But the old fox’s hitherto straight neck was getting a twist in it. Possibly he had summered himself rather too well, and found himself a little short of training for the point that he had first fixed on. At all events, he swung steadily round, and headed for the lower end of the long belt of Liss Cranny Wood; and, as he and his pursuers so headed, Retributive Justice, mounted on a large brown horse, very red in the face, and followed by a string of hounds and daughters, galloped steadily toward the returning sinners.
It is probably superfluous to reproduce for sporting readers the exact terms in which an infuriated master of hounds reproves an erring flock. Sir Thomas, even under ordinary circumstances, had a stirring gift of invective. It was currently reported that after each day’s hunting Lady Purcell made a house-to-house visitation of conciliation to all subscribers of five pounds and upwards. On this occasion the Master, having ordered his two daughters home without an instant’s delay, proceeded to a satiric appreciation of the situation at large and in detail, with general reflections as to the advantage to tailors of sticking to their own trade, and direct references of so pointed a character to the mental abilities of the third delinquent, that that gentleman’s self-control became unequal to further strain, and he also retired abruptly from the scene.

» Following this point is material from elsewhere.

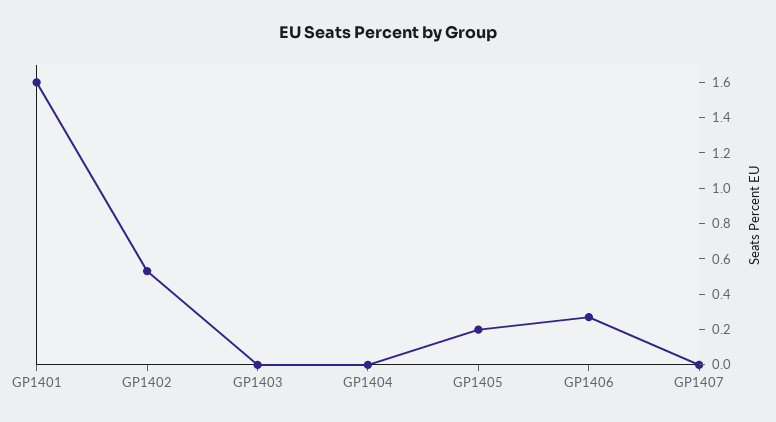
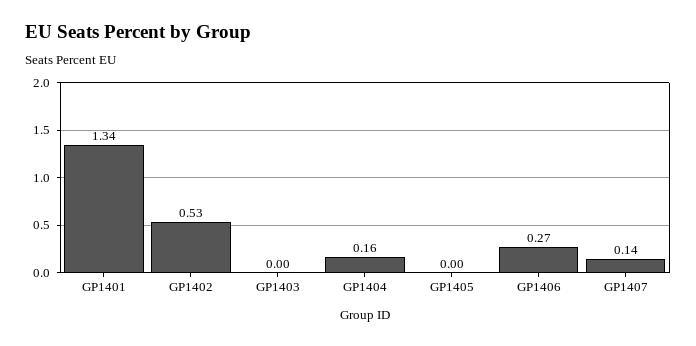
GP1401: 1.6 -> 1.34
GP1404: 0 -> 0.16
GP1405: 0.2 -> 0
GP1407: 0 -> 0.14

Nora and Muriel meanwhile pursued their humbled, but unrepentant, way home. It was blowing as hard as ever. Muriel’s hair had only been saved from complete overthrow by two hair-pins yielded, with pelican-like devotion, by a sister. Nora had lost the Tam-o’-Shanter, and had torn her blue serge skirt. The foxy mare had cast a shoe, and the colt was unaffectedly done.
“He’s mad for a drink!” said Muriel, as he strained towards the side of the bog road, against which the waters of a small lake, swollen by the recent rains, were washing in little waves under the lash of the wind—“I think I’ll let him just wet his mouth.”